Lithium-air batteries are considered highly promising technologies for electric cars and portable electronic devices because of their potential for delivering a high energy output in proportion to their weight. But such batteries have some pretty serious drawbacks: They waste much of the injected energy as heat and degrade relatively quickly. They also require expensive extra components to pump oxygen gas in and out, in an open-cell configuration that is very different from conventional sealed batteries.
But a new variation of the battery chemistry, which could be used in a conventional, fully sealed battery, promises similar theoretical performance as lithium-air batteries, while overcoming all of these drawbacks.
The new battery concept, called a nanolithia cathode battery, is described in the journal Nature Energy in a paper by Ju Li, the Battelle Energy Alliance Professor of Nuclear Science and Engineering at MIT; postdoc Zhi Zhu; and five others at MIT, Argonne National Laboratory, and Peking University in China.
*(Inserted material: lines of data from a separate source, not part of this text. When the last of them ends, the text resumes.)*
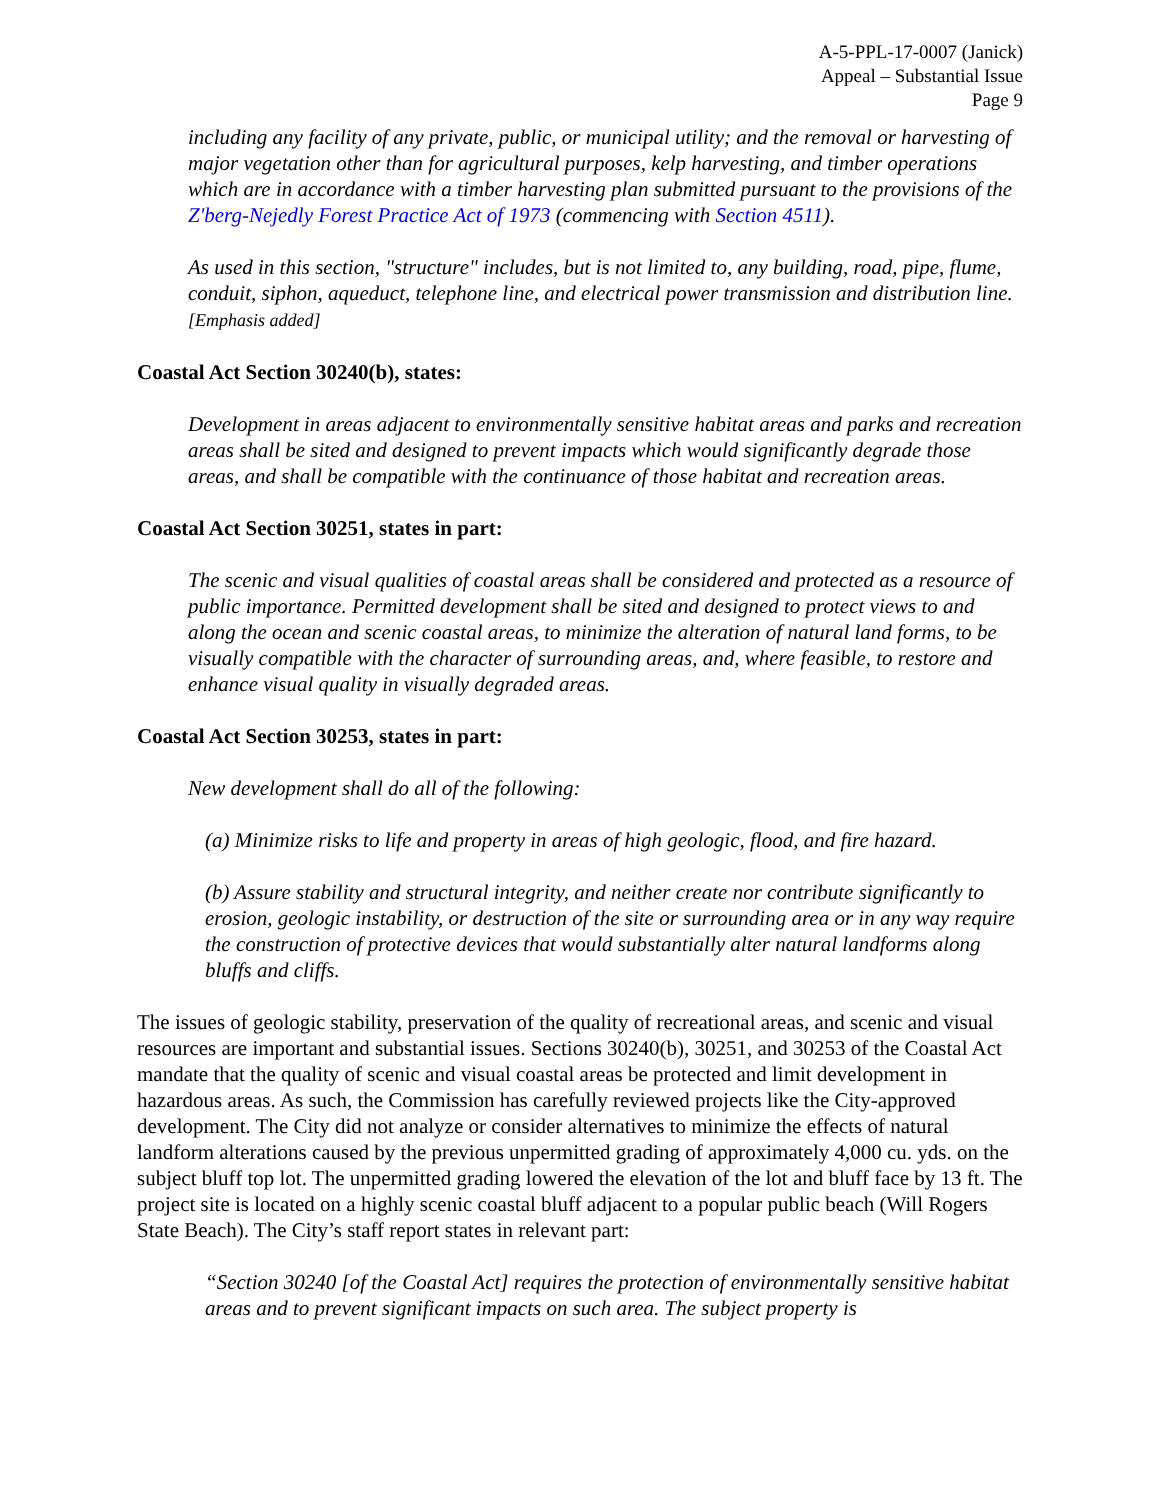A-5-PPL-17-0007 (Janick)
Appeal – Substantial Issue
Page 9
including any facility of any private, public, or municipal utility; and the removal or harvesting of major vegetation other than for agricultural purposes, kelp harvesting, and timber operations which are in accordance with a timber harvesting plan submitted pursuant to the provisions of the Z'berg-Nejedly Forest Practice Act of 1973 (commencing with Section 4511).
As used in this section, "structure" includes, but is not limited to, any building, road, pipe, flume, conduit, siphon, aqueduct, telephone line, and electrical power transmission and distribution line.[Emphasis added]
Coastal Act Section 30240(b), states:
Development in areas adjacent to environmentally sensitive habitat areas and parks and recreation areas shall be sited and designed to prevent impacts which would significantly degrade those areas, and shall be compatible with the continuance of those habitat and recreation areas.
Coastal Act Section 30251, states in part:
The scenic and visual qualities of coastal areas shall be considered and protected as a resource of public importance. Permitted development shall be sited and designed to protect views to and along the ocean and scenic coastal areas, to minimize the alteration of natural land forms, to be visually compatible with the character of surrounding areas, and, where feasible, to restore and enhance visual quality in visually degraded areas.
Coastal Act Section 30253, states in part:
New development shall do all of the following:
(a) Minimize risks to life and property in areas of high geologic, flood, and fire hazard.
(b) Assure stability and structural integrity, and neither create nor contribute significantly to erosion, geologic instability, or destruction of the site or surrounding area or in any way require the construction of protective devices that would substantially alter natural landforms along bluffs and cliffs.
The issues of geologic stability, preservation of the quality of recreational areas, and scenic and visual resources are important and substantial issues. Sections 30240(b), 30251, and 30253 of the Coastal Act mandate that the quality of scenic and visual coastal areas be protected and limit development in hazardous areas. As such, the Commission has carefully reviewed projects like the City-approved development. The City did not analyze or consider alternatives to minimize the effects of natural landform alterations caused by the previous unpermitted grading of approximately 4,000 cu. yds. on the subject bluff top lot. The unpermitted grading lowered the elevation of the lot and bluff face by 13 ft. The project site is located on a highly scenic coastal bluff adjacent to a popular public beach (Will Rogers State Beach). The City’s staff report states in relevant part:
“Section 30240 [of the Coastal Act] requires the protection of environmentally sensitive habitat areas and to prevent significant impacts on such area. The subject property is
One of the shortcomings of lithium-air batteries, Li explains, is the mismatch between the voltages involved in charging and discharging the batteries. The batteries’ output voltage is more than 1.2 volts lower than the voltage used to charge them, which represents a significant power loss incurred in each charging cycle. “You waste 30 percent of the electrical energy as heat in charging. … It can actually burn if you charge it too fast,” he says.